My old friend Ivan Buddenhagen first proposed that parasites come in three categories, according to their history. Old encounter parasites evolved with their host, and they have been in contact with it since its original domestication. This happens in the centre of origin as well as in new areas, when both the host and the parasite were taken there together.
New encounter parasites evolved on a botanical relative, but they remained out of epidemiological contact with their domesticated host. They were brought into contact with their domesticated host by people.
Re-encounter parasites evolved with their host, but they were separated from it when people took the host to another part of the world, leaving the parasite behind. At a later date, the parasite is inadvertently introduced to the new area where it re-encounters its host.

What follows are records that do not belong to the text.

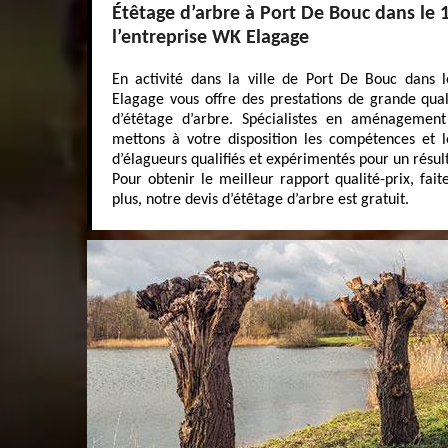
Étêtage d’arbre à Port De Bouc dans le 1
l’entreprise WK Elagage
En activité dans la ville de Port De Bouc dans 
Elagage vous offre des prestations de grande qua
d’étêtage d’arbre. Spécialistes en aménagement
mettons à votre disposition les compétences et l
d’élagueurs qualifiés et expérimentés pour un résult
Pour obtenir le meilleur rapport qualité-prix, fait
plus, notre devis d’étêtage d’arbre est gratuit.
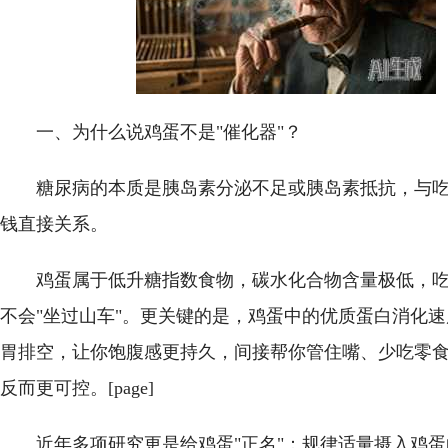
一、为什么说鸡蛋不是"催化器"？
糖尿病的本质是胰岛素分泌不足或胰岛素抵抗，与
钱直接关系。
鸡蛋属于低升糖指数食物，碳水化合物含量极低，
不会"坐过山车"。更关键的是，鸡蛋中的优质蛋白消化
胃排空，让你饱腹感更持久，间接帮你管住嘴、少吃零
反而更可控。[page]
近年多项研究更是给鸡蛋"正名"：规律适量摄入鸡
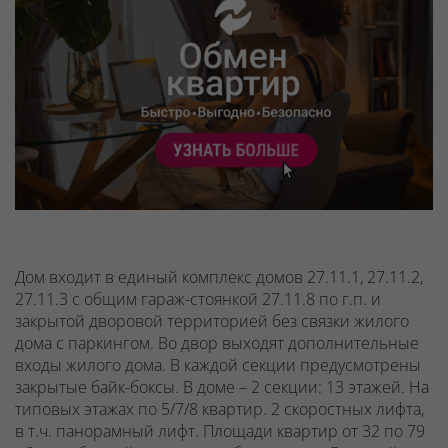
Дом входит в единый комплекс домов 27.11.1, 27.11.2,
27.11.3 с общим гараж-стоянкой 27.11.8 по г.п. и
закрытой дворовой территорией без связки жилого
дома с паркингом. Во двор выходят дополнительные
входы жилого дома. В каждой секции предусмотрены
закрытые байк-боксы.
В доме – 2 секции: 13 этажей. На
типовых этажах по 5/7/8 квартир. 2 скоростных лифта,
в т.ч. панорамный лифт. Площади квартир от 32 по 79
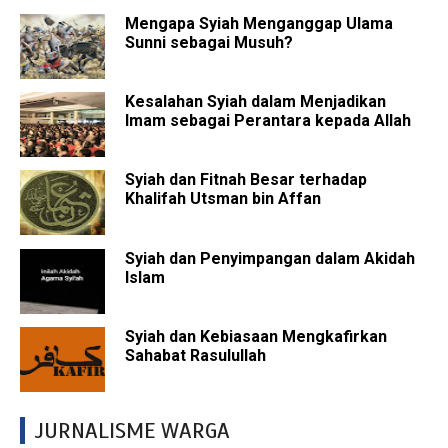
Mengapa Syiah Menganggap Ulama
Sunni sebagai Musuh?
Kesalahan Syiah dalam Menjadikan
Imam sebagai Perantara kepada Allah
Syiah dan Fitnah Besar terhadap
Khalifah Utsman bin Affan
Syiah dan Penyimpangan dalam Akidah
Islam
Syiah dan Kebiasaan Mengkafirkan
Sahabat Rasulullah
JURNALISME WARGA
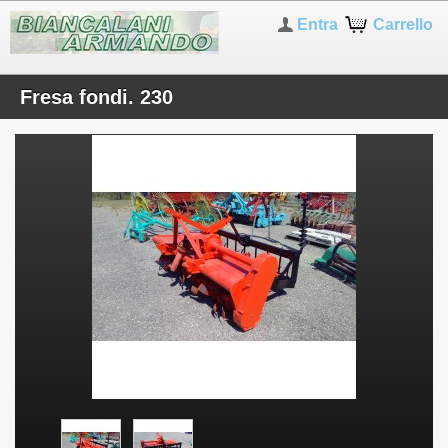
Entra
Carrello
Fresa fondi. 230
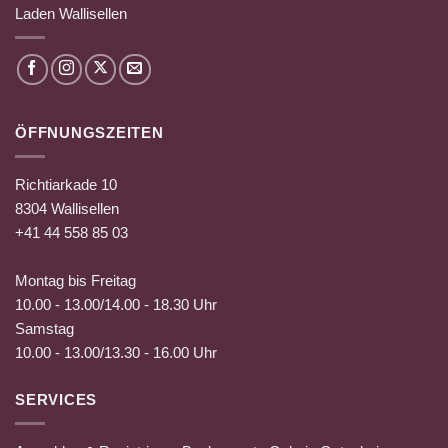
Laden Wallisellen
ÖFFNUNGSZEITEN
Richtiarkade 10
8304 Wallisellen
+41 44 558 85 03
Montag bis Freitag
10.00 - 13.00/14.00 - 18.30 Uhr
Samstag
10.00 - 13.00/13.30 - 16.00 Uhr
SERVICES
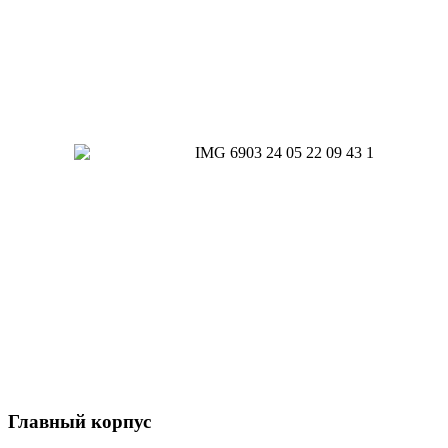
Главный корпус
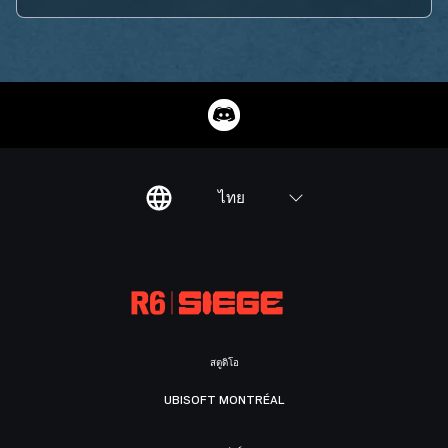
ไทย
สตูดิโอ
UBISOFT MONTRÉAL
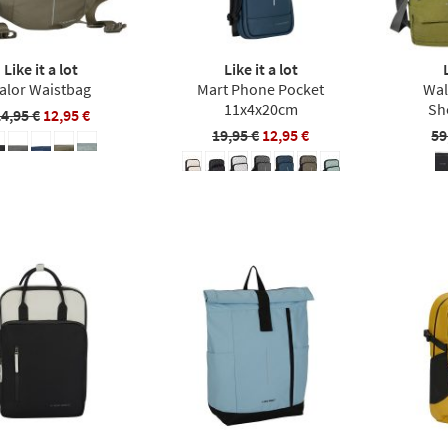
Like it a lot
Like it a lot
alor Waistbag
Mart Phone Pocket
Wal
11x4x20cm
Sh
4,95 €
12,95 €
19,95 €
12,95 €
59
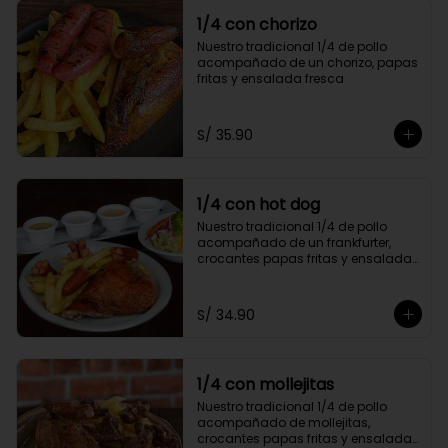
1/4 con chorizo
Nuestro tradicional 1/4 de pollo 
acompañado de un chorizo, papas 
fritas y ensalada fresca
S/ 35.90
1/4 con hot dog
Nuestro tradicional 1/4 de pollo 
acompañado de un frankfurter, 
crocantes papas fritas y ensalada 
fresca
S/ 34.90
1/4 con mollejitas
Nuestro tradicional 1/4 de pollo 
acompañado de mollejitas, 
crocantes papas fritas y ensalada 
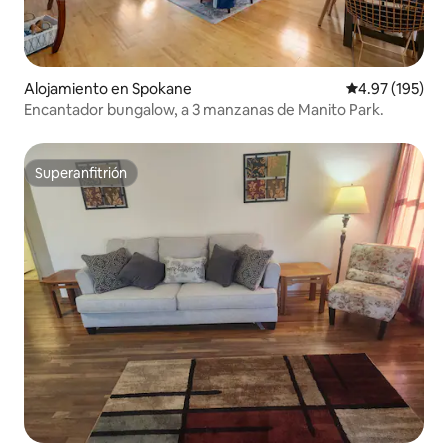
Alojamiento en Spokane
Calificación p
4.97 (195)
Encantador bungalow, a 3 manzanas de Manito Park.
Superanfitrión
Superanfitrión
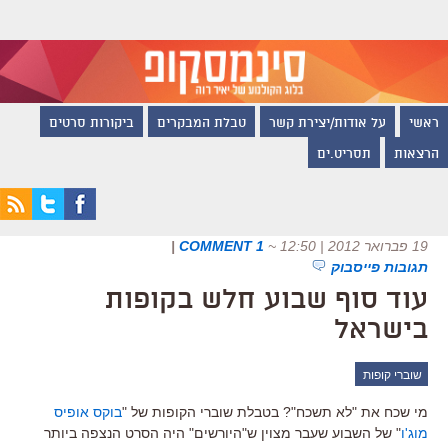
ראשי
על אודות/יצירת קשר
טבלת המבקרים
ביקורות סרטים
הרצאות
תסריט.ים
19 פברואר 2012 | 12:50
~
1 COMMENT
|
תגובות פייסבוק
עוד סוף שבוע חלש בקופות
בישראל
שוברי קופות
מי שכח את "לא תשכח"? בטבלת שוברי הקופות של "
בוקס אופיס
מוג'ו
" של השבוע שעבר מצוין ש"היורשים" היה הסרט הנצפה ביותר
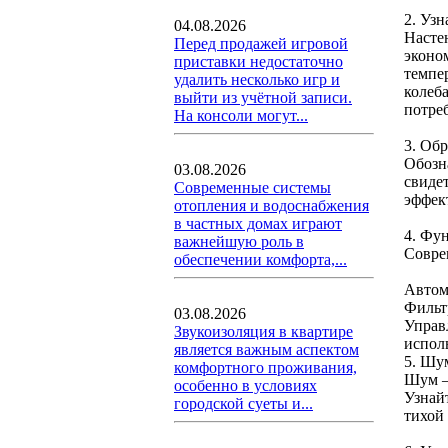
2. Узн
04.08.2026
Насте
Перед продажей игровой
эконо
приставки недостаточно
темпе
удалить несколько игр и
колеб
выйти из учётной записи.
потре
На консоли могут...
3. Об
Обозн
03.08.2026
свидет
Современные системы
эффек
отопления и водоснабжения
в частных домах играют
4. Фу
важнейшую роль в
Совре
обеспечении комфорта,...
Автом
Фильт
03.08.2026
Управ
Звукоизоляция в квартире
испол
является важным аспектом
5. Шу
комфортного проживания,
Шум —
особенно в условиях
Узнай
городской суеты и...
тихой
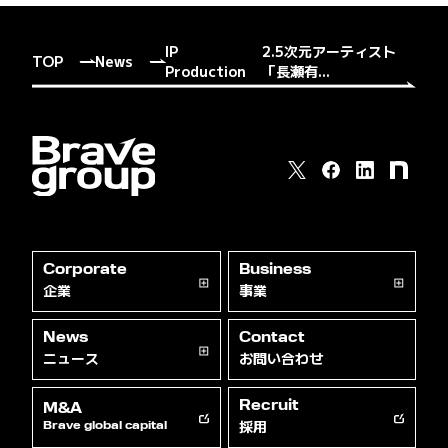
IP
2.5次元アーティスト
TOP
News
Production
「長瀬有...
Corporate
Business
企業
事業
News
Contact
ニュース
お問い合わせ
Recruit
M&A
採用
Brave global capital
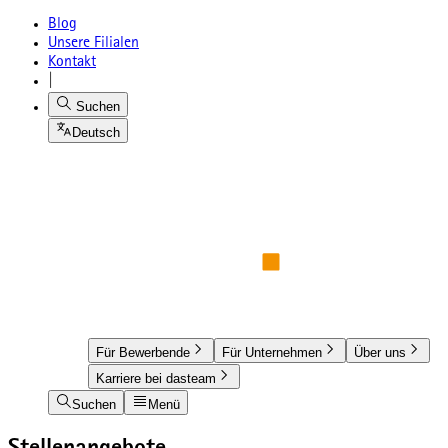
Blog
Unsere Filialen
Kontakt
|
Suchen
Deutsch
Für Bewerbende
Für Unternehmen
Über uns
Karriere bei dasteam
Suchen
Menü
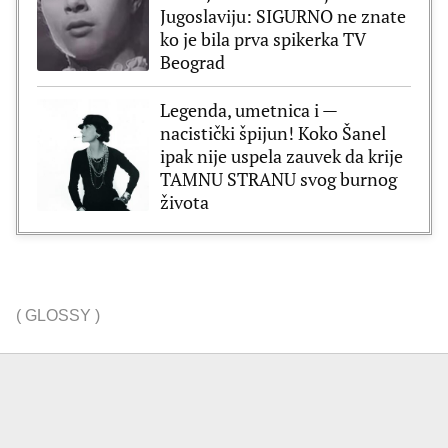
Jugoslaviju: SIGURNO ne znate
ko je bila prva spikerka TV
Beograd
Legenda, umetnica i —
nacistički špijun! Koko Šanel
ipak nije uspela zauvek da krije
TAMNU STRANU svog burnog
života
(
GLOSSY
)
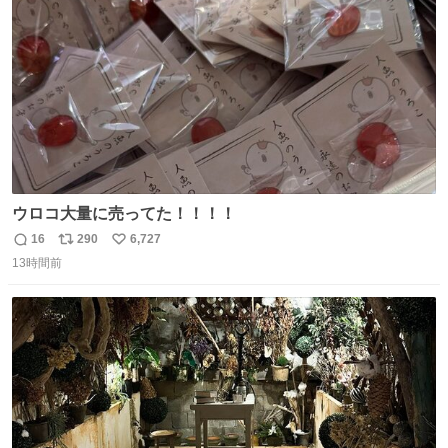
数
ウロコ大量に売ってた！！！！
16
290
6,727
返
リ
い
13時間前
信
ポ
い
数
ス
ね
ト
数
数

Blight, Colorado beetle, and the temperate virus diseases are new encounter parasites of potato. This may mean that a few more breeding cycles will be necessary than if these were old encounter parasites. However, it would be quite wrong to conclude that it is impossible to obtain adequate levels of horizontal resistance to new encounter parasites. High levels of horizontal resistance to blight have been clearly demonstrated. The fact that no one has achieved high levels of horizontal resistance to Colorado beetle is because such breeding is only now being attempted (see Fisher et al, Recommended Reading). And it seems that no work has been attempted with horizontal resistance to the temperate virus diseases of potato.
Most other potato parasites are re-encounter parasites. The host tends to lose resistance in the absence of a parasite. If the separation between host and parasite has been lengthy, the loss of horizontal resistance may be considerable. The classic example of this occurred with the maize of tropical Africa.